STAT4060J, Computational Methods for Statistics and Data Science

Undergraduate Course, University of Michigan - Shanghai Jiao Tong University Joint Institute, 2022

Teaching Assistant in FA2022, Advisor: Prof. Ailin Zhang

Instructor: Ailin Zhang (ailin.zhang@sjtu.edu.cn) TA: Jiayuan Rao

Fall, 2022

Course Description

This course is to introduce the art of computational methods in statistics and data science. With the help of R, Python, and C++, we will write computer code to implement the core algorithms in statistical computing.

We will cover the following topics:

• R and Python Basics

• Least squares regression, sweep operator, QR decomposition

• Eigen computation, Principal Component Analysis

• Logistic regression, Newton-Raphson.

• Feed-forward neural network, back-propagation

• Adaboost, coordinate descent.

• Ridge regression, spline.

• Lasso, stagewise regression, solution path.

• Factor analysis, EM.

• Random number generators, linear congruential, rejection, polar.

When going through the above topics, the focus will be on algorithms and especially pro-gramming, instead of theories of learning, inference and computing

Recommended Reference

The course is not built on top of a single textbook. Therefore I would strongly recommend you to participate in the lecture. However, the following references are useful:

  1. R Programming for Data Science (2020) by Roger Peng.

https://bookdown.org/rdpeng/rprogdatascience

  1. Introduction to Data Science (2020) by Rafael Irizarry.

https://rafalab.github.io/dsbook

Grading Policy

The typical JI grading scale will be used. I reserve the right to curve the scale if there are less than 30% of students with grades ≥ A. The grade will count the assessments using the following proportions:

• 10% Attendance and Participation.

To get the full credit, you need to make > 90% of the attendance check. The rest 10% is your flex-time. Feel free to use it if you have something emergent.

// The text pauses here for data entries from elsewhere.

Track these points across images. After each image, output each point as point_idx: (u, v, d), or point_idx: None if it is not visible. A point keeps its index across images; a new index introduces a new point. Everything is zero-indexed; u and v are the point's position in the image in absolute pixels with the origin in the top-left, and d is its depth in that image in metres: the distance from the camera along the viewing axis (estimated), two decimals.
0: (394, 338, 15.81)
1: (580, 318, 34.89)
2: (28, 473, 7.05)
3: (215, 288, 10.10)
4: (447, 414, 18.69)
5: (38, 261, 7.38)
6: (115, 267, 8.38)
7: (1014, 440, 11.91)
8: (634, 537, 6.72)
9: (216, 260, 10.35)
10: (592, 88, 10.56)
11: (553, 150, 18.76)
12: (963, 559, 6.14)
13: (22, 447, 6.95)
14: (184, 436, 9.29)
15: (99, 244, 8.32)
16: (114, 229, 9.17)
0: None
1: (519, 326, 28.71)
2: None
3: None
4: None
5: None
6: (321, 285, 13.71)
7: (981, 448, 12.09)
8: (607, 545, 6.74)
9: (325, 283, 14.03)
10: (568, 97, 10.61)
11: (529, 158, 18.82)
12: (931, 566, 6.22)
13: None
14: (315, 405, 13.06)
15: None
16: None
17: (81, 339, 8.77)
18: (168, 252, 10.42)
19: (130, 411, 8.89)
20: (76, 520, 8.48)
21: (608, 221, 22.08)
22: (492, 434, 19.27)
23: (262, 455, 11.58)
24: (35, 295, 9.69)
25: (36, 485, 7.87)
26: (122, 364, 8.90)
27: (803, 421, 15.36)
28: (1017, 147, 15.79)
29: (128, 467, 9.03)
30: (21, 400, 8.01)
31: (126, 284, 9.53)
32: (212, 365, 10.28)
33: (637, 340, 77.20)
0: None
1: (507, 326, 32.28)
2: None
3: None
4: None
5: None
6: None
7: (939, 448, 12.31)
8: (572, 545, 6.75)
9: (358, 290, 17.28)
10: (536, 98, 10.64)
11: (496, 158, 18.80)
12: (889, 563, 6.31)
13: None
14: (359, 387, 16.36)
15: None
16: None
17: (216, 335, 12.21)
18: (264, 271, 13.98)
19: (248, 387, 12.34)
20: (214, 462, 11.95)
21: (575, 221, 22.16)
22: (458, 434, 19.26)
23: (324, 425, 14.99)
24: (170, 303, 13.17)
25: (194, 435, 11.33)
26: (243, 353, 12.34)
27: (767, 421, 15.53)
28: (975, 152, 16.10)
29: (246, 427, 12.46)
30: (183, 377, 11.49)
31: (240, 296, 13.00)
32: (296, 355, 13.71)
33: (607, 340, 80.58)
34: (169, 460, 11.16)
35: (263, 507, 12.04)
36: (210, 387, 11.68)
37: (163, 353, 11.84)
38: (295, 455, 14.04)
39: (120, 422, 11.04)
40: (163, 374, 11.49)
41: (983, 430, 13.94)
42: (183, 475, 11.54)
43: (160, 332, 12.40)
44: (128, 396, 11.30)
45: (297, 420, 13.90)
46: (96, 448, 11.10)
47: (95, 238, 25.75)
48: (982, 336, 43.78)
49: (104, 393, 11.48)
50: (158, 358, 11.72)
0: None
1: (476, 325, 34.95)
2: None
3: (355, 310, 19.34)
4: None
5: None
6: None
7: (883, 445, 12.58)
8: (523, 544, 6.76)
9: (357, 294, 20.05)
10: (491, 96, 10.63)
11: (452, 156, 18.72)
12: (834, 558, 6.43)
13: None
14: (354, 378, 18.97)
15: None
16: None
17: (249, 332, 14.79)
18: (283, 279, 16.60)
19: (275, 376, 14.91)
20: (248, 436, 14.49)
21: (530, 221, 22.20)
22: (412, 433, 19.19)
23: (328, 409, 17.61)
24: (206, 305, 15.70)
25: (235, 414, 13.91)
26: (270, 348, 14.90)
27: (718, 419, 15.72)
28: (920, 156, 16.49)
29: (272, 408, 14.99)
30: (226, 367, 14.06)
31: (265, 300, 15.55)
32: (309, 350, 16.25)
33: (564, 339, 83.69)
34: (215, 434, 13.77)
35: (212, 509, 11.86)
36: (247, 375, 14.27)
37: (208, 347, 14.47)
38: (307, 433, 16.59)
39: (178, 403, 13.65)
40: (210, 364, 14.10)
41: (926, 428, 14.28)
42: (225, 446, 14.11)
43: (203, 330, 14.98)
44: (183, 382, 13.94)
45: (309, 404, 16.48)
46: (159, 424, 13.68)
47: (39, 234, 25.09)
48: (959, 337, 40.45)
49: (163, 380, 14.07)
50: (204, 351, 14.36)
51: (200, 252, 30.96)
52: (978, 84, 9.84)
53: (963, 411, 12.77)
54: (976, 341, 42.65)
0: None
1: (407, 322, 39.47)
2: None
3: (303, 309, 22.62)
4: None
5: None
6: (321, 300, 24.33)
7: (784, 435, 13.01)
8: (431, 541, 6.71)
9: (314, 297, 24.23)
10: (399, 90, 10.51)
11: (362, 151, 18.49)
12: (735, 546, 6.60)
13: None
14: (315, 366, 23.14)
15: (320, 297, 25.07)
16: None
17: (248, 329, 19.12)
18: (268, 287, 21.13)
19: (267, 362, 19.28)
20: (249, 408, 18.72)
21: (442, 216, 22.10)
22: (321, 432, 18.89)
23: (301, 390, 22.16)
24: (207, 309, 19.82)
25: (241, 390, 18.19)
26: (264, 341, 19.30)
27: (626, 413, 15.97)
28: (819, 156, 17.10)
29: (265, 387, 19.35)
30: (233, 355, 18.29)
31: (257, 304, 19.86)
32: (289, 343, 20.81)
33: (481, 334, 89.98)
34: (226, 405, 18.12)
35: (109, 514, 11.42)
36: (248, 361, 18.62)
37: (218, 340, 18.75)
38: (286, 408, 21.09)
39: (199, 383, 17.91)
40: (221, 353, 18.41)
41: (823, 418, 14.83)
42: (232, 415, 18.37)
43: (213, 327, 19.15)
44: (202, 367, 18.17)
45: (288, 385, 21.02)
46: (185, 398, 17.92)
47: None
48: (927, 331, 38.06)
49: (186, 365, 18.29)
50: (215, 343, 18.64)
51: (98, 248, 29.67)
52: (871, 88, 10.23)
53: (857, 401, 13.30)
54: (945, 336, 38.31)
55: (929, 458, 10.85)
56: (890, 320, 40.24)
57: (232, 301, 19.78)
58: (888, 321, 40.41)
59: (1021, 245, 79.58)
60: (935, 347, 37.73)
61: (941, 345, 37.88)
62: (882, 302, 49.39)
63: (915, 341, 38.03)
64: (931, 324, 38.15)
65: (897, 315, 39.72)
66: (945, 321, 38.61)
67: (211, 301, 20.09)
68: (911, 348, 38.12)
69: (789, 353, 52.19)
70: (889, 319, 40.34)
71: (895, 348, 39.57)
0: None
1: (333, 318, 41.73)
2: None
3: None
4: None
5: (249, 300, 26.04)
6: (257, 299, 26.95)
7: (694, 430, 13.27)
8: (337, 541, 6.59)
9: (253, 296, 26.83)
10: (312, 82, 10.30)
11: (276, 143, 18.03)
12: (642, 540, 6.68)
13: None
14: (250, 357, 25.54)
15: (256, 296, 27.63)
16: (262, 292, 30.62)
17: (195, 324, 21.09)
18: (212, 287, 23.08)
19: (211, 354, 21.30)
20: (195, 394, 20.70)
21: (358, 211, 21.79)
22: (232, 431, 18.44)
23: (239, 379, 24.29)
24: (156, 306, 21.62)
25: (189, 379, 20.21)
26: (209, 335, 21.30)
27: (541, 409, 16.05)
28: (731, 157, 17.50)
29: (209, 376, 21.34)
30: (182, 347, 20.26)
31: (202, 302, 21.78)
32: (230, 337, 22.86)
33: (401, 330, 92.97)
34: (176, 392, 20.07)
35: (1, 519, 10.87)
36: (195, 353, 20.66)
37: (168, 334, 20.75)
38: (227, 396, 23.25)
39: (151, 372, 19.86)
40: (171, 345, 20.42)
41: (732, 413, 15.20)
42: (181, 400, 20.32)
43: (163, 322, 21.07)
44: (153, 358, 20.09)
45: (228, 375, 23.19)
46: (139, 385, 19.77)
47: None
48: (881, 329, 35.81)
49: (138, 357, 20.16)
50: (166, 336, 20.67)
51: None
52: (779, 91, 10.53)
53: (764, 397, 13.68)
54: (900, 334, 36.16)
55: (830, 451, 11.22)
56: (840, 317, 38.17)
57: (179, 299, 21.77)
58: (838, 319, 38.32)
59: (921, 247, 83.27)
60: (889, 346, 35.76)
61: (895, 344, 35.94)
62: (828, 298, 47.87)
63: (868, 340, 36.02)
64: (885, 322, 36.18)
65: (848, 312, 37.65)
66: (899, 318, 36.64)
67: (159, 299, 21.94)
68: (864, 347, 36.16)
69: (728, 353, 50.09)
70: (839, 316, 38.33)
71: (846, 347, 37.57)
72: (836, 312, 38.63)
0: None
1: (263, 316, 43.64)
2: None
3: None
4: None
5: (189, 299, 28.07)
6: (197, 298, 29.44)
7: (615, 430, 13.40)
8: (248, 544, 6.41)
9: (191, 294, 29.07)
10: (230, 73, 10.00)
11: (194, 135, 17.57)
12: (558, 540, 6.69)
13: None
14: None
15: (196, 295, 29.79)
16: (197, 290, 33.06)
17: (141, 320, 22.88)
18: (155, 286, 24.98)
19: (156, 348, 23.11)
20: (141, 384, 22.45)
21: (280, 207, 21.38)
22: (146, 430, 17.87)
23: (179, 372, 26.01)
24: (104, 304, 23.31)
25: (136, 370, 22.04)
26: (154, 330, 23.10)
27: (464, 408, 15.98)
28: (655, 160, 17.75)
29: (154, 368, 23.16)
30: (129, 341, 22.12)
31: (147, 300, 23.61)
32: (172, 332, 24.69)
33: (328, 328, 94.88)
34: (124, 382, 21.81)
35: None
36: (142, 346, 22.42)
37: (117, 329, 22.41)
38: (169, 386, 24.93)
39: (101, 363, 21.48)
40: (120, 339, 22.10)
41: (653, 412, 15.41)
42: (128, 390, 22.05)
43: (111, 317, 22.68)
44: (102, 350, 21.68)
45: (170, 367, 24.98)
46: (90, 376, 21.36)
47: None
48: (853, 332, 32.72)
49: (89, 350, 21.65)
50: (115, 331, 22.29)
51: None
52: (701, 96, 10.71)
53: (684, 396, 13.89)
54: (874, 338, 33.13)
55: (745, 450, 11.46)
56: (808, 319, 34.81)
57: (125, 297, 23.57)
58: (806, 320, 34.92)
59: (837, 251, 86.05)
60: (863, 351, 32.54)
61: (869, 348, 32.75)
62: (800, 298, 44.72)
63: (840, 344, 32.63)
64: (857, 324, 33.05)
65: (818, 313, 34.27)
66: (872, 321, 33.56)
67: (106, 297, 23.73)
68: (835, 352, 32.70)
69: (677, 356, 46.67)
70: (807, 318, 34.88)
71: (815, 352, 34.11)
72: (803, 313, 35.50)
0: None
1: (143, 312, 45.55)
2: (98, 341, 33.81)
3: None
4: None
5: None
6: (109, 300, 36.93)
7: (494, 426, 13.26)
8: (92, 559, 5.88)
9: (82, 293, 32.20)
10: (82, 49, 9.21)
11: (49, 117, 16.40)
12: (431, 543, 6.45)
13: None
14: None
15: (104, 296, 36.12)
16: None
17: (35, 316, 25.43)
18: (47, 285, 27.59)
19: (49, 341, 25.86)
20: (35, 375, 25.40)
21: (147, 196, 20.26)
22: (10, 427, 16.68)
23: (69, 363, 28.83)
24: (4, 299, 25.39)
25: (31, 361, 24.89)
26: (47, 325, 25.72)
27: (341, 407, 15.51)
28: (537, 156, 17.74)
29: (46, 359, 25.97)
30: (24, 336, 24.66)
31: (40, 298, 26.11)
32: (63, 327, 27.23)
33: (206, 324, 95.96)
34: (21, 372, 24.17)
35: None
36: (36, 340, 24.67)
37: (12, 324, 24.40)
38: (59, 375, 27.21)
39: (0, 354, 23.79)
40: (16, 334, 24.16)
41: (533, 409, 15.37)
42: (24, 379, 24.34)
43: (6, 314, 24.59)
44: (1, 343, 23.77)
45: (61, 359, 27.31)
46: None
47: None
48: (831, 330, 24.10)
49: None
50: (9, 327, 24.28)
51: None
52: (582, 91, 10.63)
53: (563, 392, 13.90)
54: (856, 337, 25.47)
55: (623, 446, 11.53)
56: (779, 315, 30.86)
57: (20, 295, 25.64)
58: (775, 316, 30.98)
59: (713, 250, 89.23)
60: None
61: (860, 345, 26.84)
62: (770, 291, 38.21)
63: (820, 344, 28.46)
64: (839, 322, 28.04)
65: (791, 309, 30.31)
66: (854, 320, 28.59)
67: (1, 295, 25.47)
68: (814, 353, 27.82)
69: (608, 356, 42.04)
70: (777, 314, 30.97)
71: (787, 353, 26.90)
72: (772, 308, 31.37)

If you only make > 80% of the attendance check, you will get 6 pt.

Otherwise, you get 0 pt.

• 40% Homework

• 20% Midterm

• 30% Final Project (15% for presentation, and 15% for the written report)

• 1%* Extra Credit

Final Project

For your final project, you will analyze some data using the methods we have talked about in class. You will write up your analysis in a written report, and will also make an oral presentation. The presentation will be only 4 minutes each in total.

Office Hour

Wednesday 2-4 PM or by appointment.

You are welcome to chat whatever you like about data science and career planning!

We want you to succeed!

If you are feeling overwhelmed, visit our office hours and talk with us, and we want to help you succeed.